(Reuters) – Militants took a town an hour from Baghdad that is home to four natural gas fields on Thursday, another gain by Sunni insurgents who have swiftly taken large areas to the north and west of the Iraqi capital.
Iraq’s presidency said a session of parliament would be held on July 1, the first step to forming a new government that the international community hopes will be inclusive enough to undermine the insurgency.
The overnight offensive included Mansouriyat al-Jabal, home to the gas fields where foreign companies operate, security forces said. The fighting threatens to rupture the country two and a half years after the end of U.S. occupation.
The insurgents, led by the hardline Islamic State in Iraq and the Levant (ISIL) but also including other Sunni groups blame Prime Minister Nuri al-Maliki for marginalizing their sect during eight years in power and he is fighting for his job.
Three months after elections, a chorus of Iraqi and international voices have called for the government formation process to be started, including Iraqi’s most influential Shi’ite Grand Ayatollah Ali al-Sistani.

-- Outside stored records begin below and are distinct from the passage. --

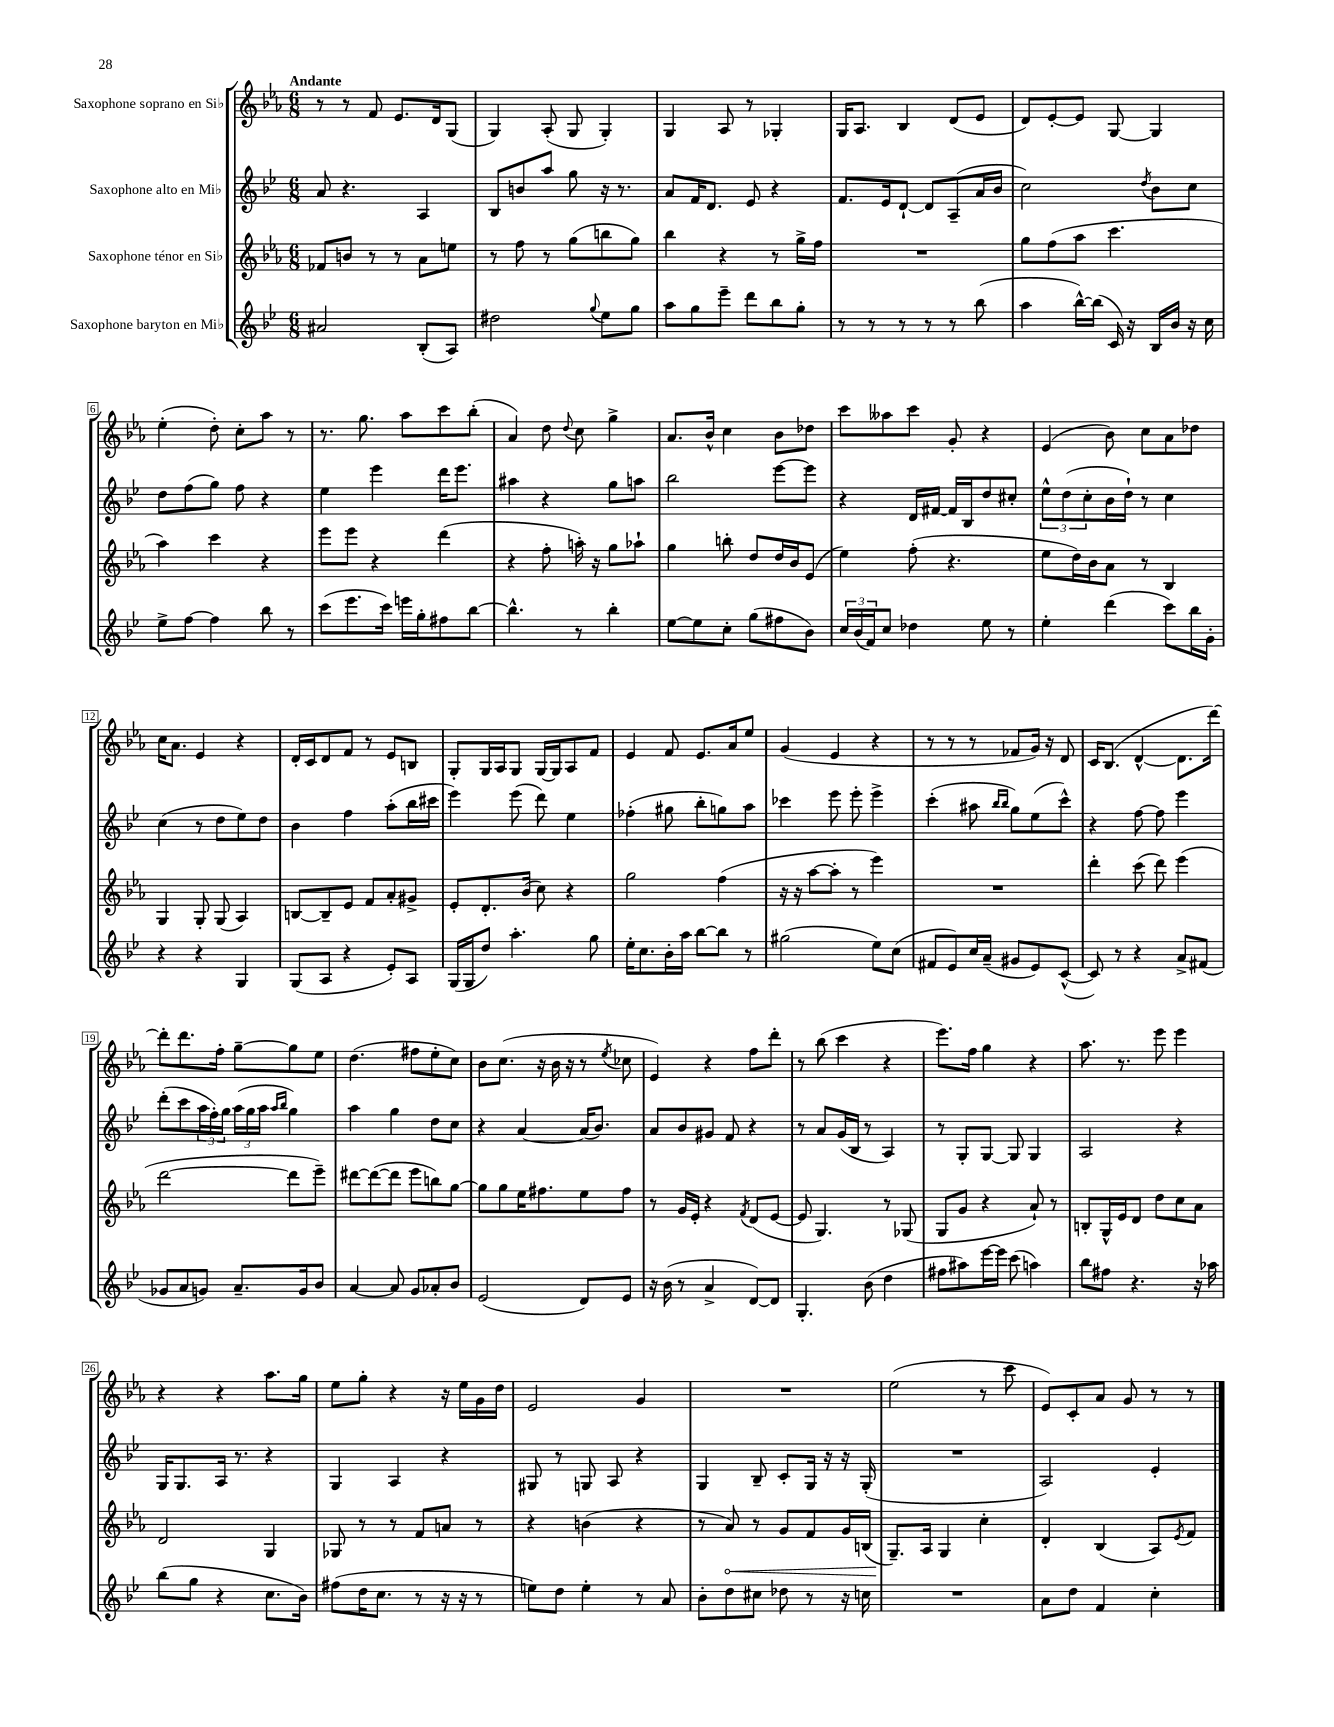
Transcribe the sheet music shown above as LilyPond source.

<<
\new StaffGroup <<
\new Staff = "s0" \with { instrumentName = "Saxophone soprano en Sib" } {
    \clef treble \key ees \major \numericTimeSignature \time 6/8 \tempo "Andante"
    r8 r8 f'8 ees'8. d'16 g8( |
    g4) aes8-.( g8 g4-.) |
    g4 aes8 r8 ges4-. |
    g16 aes8. bes4 d'8( ees'8 |
    d'8) ees'8~-. ees'8 g8~ g4 |
    ees''4-.( d''8-.) c''8-. aes''8 r8 |
    r8. g''8. aes''8 c'''8 bes''8-.( |
    aes'4) d''8 \appoggiatura { d''8 } c''8 g''4-> |
    aes'8. bes'16-^ c''4 bes'8 des''8 |
    c'''8 aeses''8 c'''8 g'8-. r4 |
    ees'4( bes'8) c''8 aes'8 des''8 |
    c''16 aes'8. ees'4 r4 |
    d'16-. c'16 d'8 f'8 r8 ees'8 b8 |
    g8-. g16 aes16 g8 g16~ g16 aes8 f'8 |
    ees'4 f'8 ees'8. aes'16 ees''8 |
    g'4( ees'4 r4 |
    r8 r8 r8 fes'8 g'16) r16 d'8 |
    c'16 bes8.( d'4~-^ d'8. d'''16~) |
    d'''8-. d'''8. f''16-. g''8~-- g''8 ees''8 |
    d''4.( fis''8 ees''8-. c''8) |
    bes'8 c''8.( r16 bes'16 r16 r8 \acciaccatura { ees''8 } ces''8 |
    ees'4) r4 f''8 d'''8-. |
    r8 bes''8( c'''4 r4 |
    ees'''8.) f''16 g''4 r4 |
    aes''8. r8. ees'''8 ees'''4 |
    r4 r4 aes''8. g''16 |
    ees''8 g''8-. r4 r16 ees''16 g'16 d''16 |
    ees'2 g'4 |
    R2. |
    ees''2( r8 c'''8 |
    ees'8) c'8-. aes'8 g'8 r8 r8 \bar "|." |
}
\new Staff = "s1" \with { instrumentName = "Saxophone alto en Mib" } {
    \clef treble \key bes \major \numericTimeSignature \time 6/8
    a'8 r4. a4 |
    bes8 b'8 a''8 g''8 r16 r8. |
    a'8 f'16 d'8. ees'8 r4 |
    f'8. ees'16 d'8~-! d'8 a8--( a'16 bes'16 |
    c''2) \acciaccatura { d''8 } bes'8 c''8 |
    d''8 f''8( g''8) f''8 r4 |
    ees''4 ees'''4 d'''16 ees'''8. |
    ais''4 r4 g''8 a''8 |
    bes''2 ees'''8~ ees'''8 |
    r4 d'16 fis'16~ fis'16 bes16 d''8 cis''8-. |
    \tuplet 3/2 { ees''8-^ d''8( c''8-. } bes'16 d''16-!) r8 c''4 |
    c''4( r8 d''8 ees''8) d''8 |
    bes'4 f''4 a''8-.( bes''16 cis'''16 |
    ees'''4) ees'''8( d'''8) ees''4 |
    fes''4-.( gis''8 bes''8-. g''8) a''8 |
    ces'''4 ees'''8 ees'''8-. ees'''4-> |
    c'''4-.( ais''8 \grace { bes''16 bes''16 } g''8) ees''8( c'''8-^) |
    r4 f''8~ f''8 ees'''4 |
    d'''8-.( c'''8 \tuplet 3/2 { a''16 f''16-.) g''16 } \tuplet 3/2 { a''16( g''16 a''16 } \grace { a''16 bes''16 } g''4) |
    a''4 g''4 d''8 c''8 |
    r4 a'4~ a'16( bes'8.) |
    a'8 bes'8 gis'8 f'8 r4 |
    r8 a'8 g'16( bes16 r8 a4) |
    r8 g8-. g8~ g8 g4 |
    a2 r4 |
    g16 g8. a16 r8. r4 |
    g4 a4 r4 |
    gis8 r8 g8 a8 r4 |
    g4 bes8-- c'8-. g16 r16 r16 g16-.( |
    R2. |
    a2) ees'4-. \bar "|." |
}
\new Staff = "s2" \with { instrumentName = "Saxophone ténor en Sib" } {
    \clef treble \key ees \major \numericTimeSignature \time 6/8
    fes'8 b'8 r8 r8 aes'8 e''8 |
    r8 f''8 r8 g''8( b''8 g''8) |
    bes''4 r4 r8 g''16-> f''16 |
    R2. |
    g''8 f''8( aes''8 c'''4. |
    aes''4) c'''4 r4 |
    ees'''8 ees'''8 r4 d'''4( |
    r4 f''8-. a''16-.) r16 g''8 aes''8-! |
    g''4 b''8-. d''8 d''16 bes'16 ees'8( |
    ees''4) f''8-.( r4. |
    ees''8 d''16) bes'16 aes'8 r8 bes4 |
    g4 g8-. g8( aes4) |
    b8~ b8-- ees'8 f'8 aes'8-. gis'8-> |
    ees'8-. d'8.-. bes'16( c''8) r4 |
    g''2 f''4( |
    r16 r16 aes''8~ aes''8-. r8 ees'''4) |
    R2. |
    d'''4-. c'''8( d'''8) ees'''4( |
    d'''2~ d'''8 ees'''8--) |
    dis'''8~ dis'''8~( dis'''8 ees'''8 b''8) g''8~ |
    g''8 g''8 ees''16 fis''8. ees''8 fis''8 |
    r8 g'16 ees'16-. r4 \acciaccatura { f'8 } d'8( ees'8~ |
    ees'8 g4.) r8 ges8( |
    g8 g'8 r4 aes'8-!) r8 |
    b8-. g16-^ ees'16 d'8 d''8 c''8 aes'8 |
    d'2 g4 |
    ges8 r8 r8 f'8 a'8 r8 |
    r4 b'4( r4 |
    r8 \once \override Hairpin.circled-tip = ##t aes'8\<) r8 g'8 f'8 g'16 b16( |
    g8.--\!) aes16 g4 c''4-. |
    d'4-. bes4( aes8) \acciaccatura { ees'8 } f'8 \bar "|." |
}
\new Staff = "s3" \with { instrumentName = "Saxophone baryton en Mib" } {
    \clef treble \key bes \major \numericTimeSignature \time 6/8
    ais'2 bes8-.( a8) |
    dis''2 \appoggiatura { g''8 } ees''8 g''8 |
    a''8 g''8 ees'''8-- d'''8 bes''8 g''8-. |
    r8 r8 r8 r8 r8 bes''8( |
    a''4 bes''16~-^) bes''16( c'16) r16 bes16 bes'16 r16 c''16 |
    ees''8-> f''8~ f''4 bes''8 r8 |
    c'''8( ees'''8. c'''16) e'''16 g''16-. fis''8 bes''8~ |
    bes''4.-^ r8 bes''4-. |
    ees''8~ ees''8 c''8-. g''8( fis''8 bes'8) |
    \tuplet 3/2 { c''16 bes'16( f'16) } c''8 des''4 ees''8 r8 |
    ees''4-. d'''4( c'''8) bes''16 g'16-. |
    r4 r4 g4 |
    g8( a8 r4 ees'8-.) a8 |
    g16( g16 d''8) a''4.-. g''8 |
    ees''16-. c''8. bes'16-. a''16 bes''8~ bes''8 r8 |
    gis''2( ees''8) c''8( |
    fis'8 ees'8) c''16 a'16--( gis'8 ees'8) c'8~-^( |
    c'8) r8 r4 a'8-> fis'8( |
    ges'8 a'8 g'8) a'8.-- g'16 bes'8 |
    a'4~ a'8 g'8 aes'8-. bes'8 |
    ees'2( d'8) ees'8 |
    r16 bes'16( r8 a'4-> d'8~) d'8 |
    g4.-. bes'8( d''4 |
    fis''8 ais''8) ees'''16~ ees'''16 c'''8( a''4) |
    bes''8 fis''8 r4. r16 aes''16 |
    bes''8( g''8 r4 c''8. bes'16) |
    fis''8( d''16 c''8. r8 r16 r16 r8 |
    e''8) d''8 e''4-. r8 a'8 |
    bes'8-. d''8 cis''8 des''8 r8 r16 c''16 |
    R2. |
    a'8 d''8 f'4 c''4-. \bar "|." |
}
>>
>>
\layout { \context { \Score \override BarNumber.stencil = #(make-stencil-boxer 0.1 0.3 ly:text-interface::print) } }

The presidency issued a decree on Thursday for a parliament session on July 1, state television said. Parliament will then have 30 days to name a president and 15 days after that to name a prime minister although the process has been delayed in the past, taking nine months to seat the government in 2010.

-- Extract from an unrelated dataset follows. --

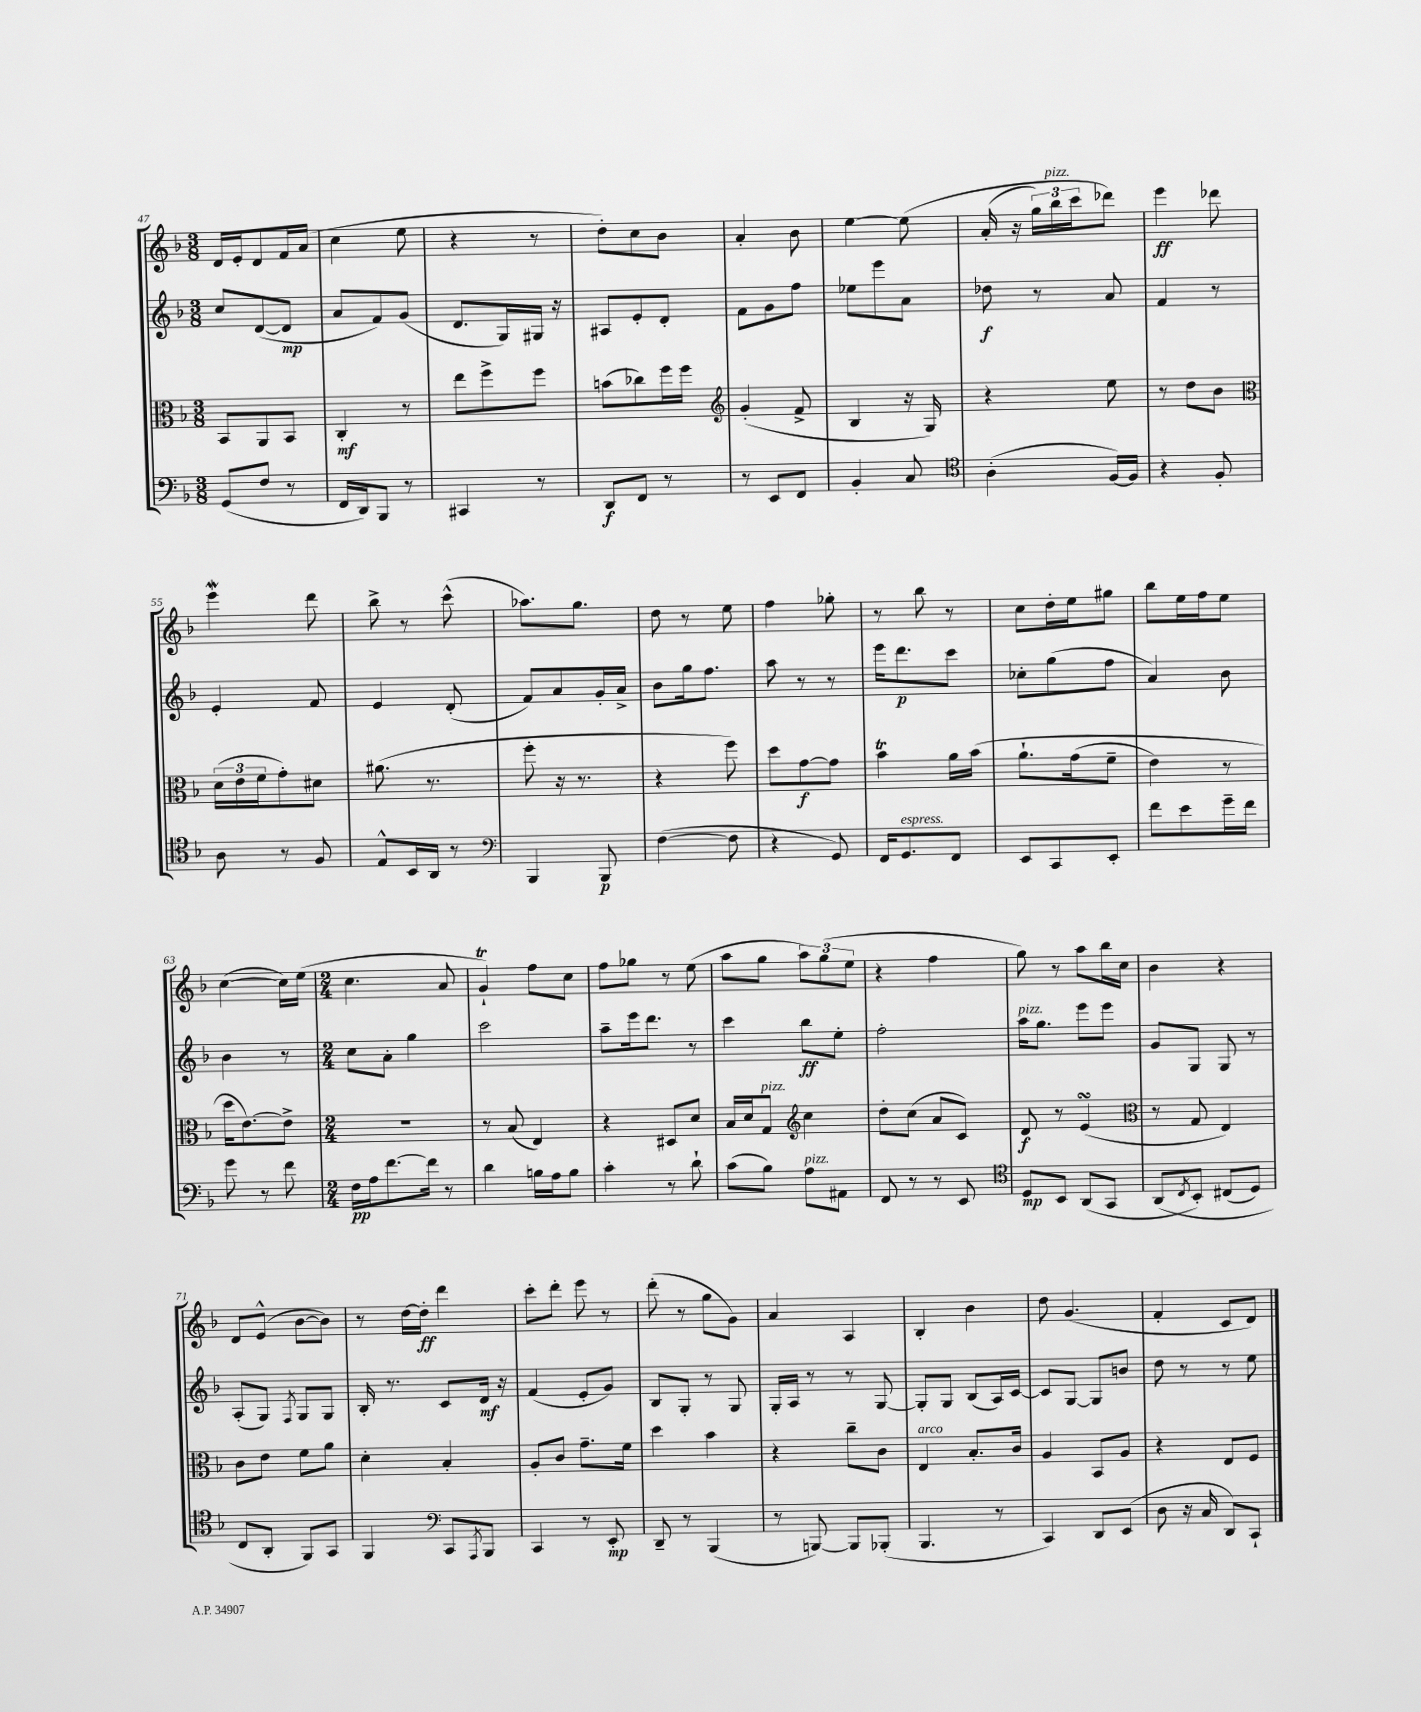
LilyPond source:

Maliki has dismissed the call of mainly Sunni political and religious figures, some with links to armed groups fighting Maliki, for a “national salvation government” that would choose figures to lead the country and, in effect, bypass the election.
Iraq’s Shi’ite religious cleric Moqtada al-Sadr, a foe of Maliki’s, called for all Iraqis to deplore the Sunni insurgency and rally behind the army but said that a new government was needed “with faces from all spectrums and away from sectarian quotas.”
Head of the Mehdi Army, a Shi’ite militia which fought U.S. troops in Baghdad, Sadr vowed in a speech on Wednesday night to “shake the ground under the feet of ignorance and radicalism just as we did under the feet of the occupier.”
Northern Iraq’s largest city Mosul fell to Sunni insurgents on June 10 and took Tikrit city two days later. Kurdish forces moved into Kirkuk on June 11 and now control the oil city.
Army air strikes hit south Mosul overnight, killing one and wounding six people.